Collection entries
▶
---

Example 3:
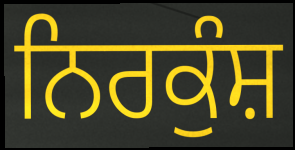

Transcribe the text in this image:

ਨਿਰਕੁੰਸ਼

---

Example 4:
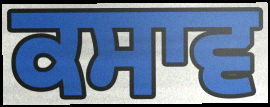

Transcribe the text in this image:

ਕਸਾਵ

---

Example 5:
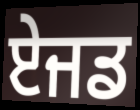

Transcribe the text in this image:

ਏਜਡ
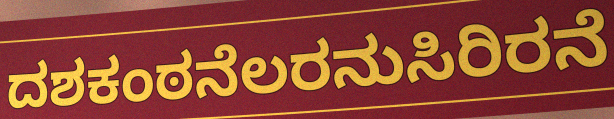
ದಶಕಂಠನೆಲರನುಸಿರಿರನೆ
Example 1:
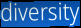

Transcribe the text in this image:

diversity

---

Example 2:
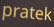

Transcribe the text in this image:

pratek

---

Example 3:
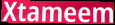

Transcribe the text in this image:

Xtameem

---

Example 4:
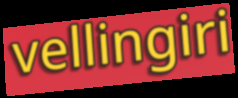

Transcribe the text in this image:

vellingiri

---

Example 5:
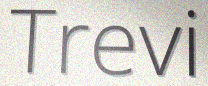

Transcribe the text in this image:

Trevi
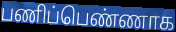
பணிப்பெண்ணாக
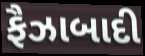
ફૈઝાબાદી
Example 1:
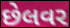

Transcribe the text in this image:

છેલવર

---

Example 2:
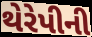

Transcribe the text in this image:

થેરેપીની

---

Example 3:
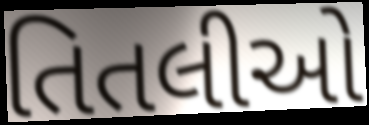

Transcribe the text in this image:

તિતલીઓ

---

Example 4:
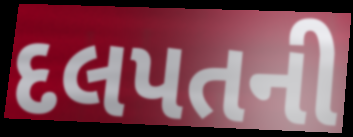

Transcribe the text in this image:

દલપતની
◀
TASK ITEM »
The records must be copied with no word altered, and without their pictures.

OUTPUT »
---

Example 3:

Transcribe the text in this image:

ਨਿਰਕੁੰਸ਼

---

Example 4:

Transcribe the text in this image:

ਕਸਾਵ

---

Example 5:

Transcribe the text in this image:

ਏਜਡ
ದಶಕಂಠನೆಲರನುಸಿರಿರನೆ
Example 1:

Transcribe the text in this image:

diversity

---

Example 2:

Transcribe the text in this image:

pratek

---

Example 3:

Transcribe the text in this image:

Xtameem

---

Example 4:

Transcribe the text in this image:

vellingiri

---

Example 5:

Transcribe the text in this image:

Trevi
பணிப்பெண்ணாக
ફૈઝાબાદી
Example 1:

Transcribe the text in this image:

છેલવર

---

Example 2:

Transcribe the text in this image:

થેરેપીની

---

Example 3:

Transcribe the text in this image:

તિતલીઓ

---

Example 4:

Transcribe the text in this image:

દલપતની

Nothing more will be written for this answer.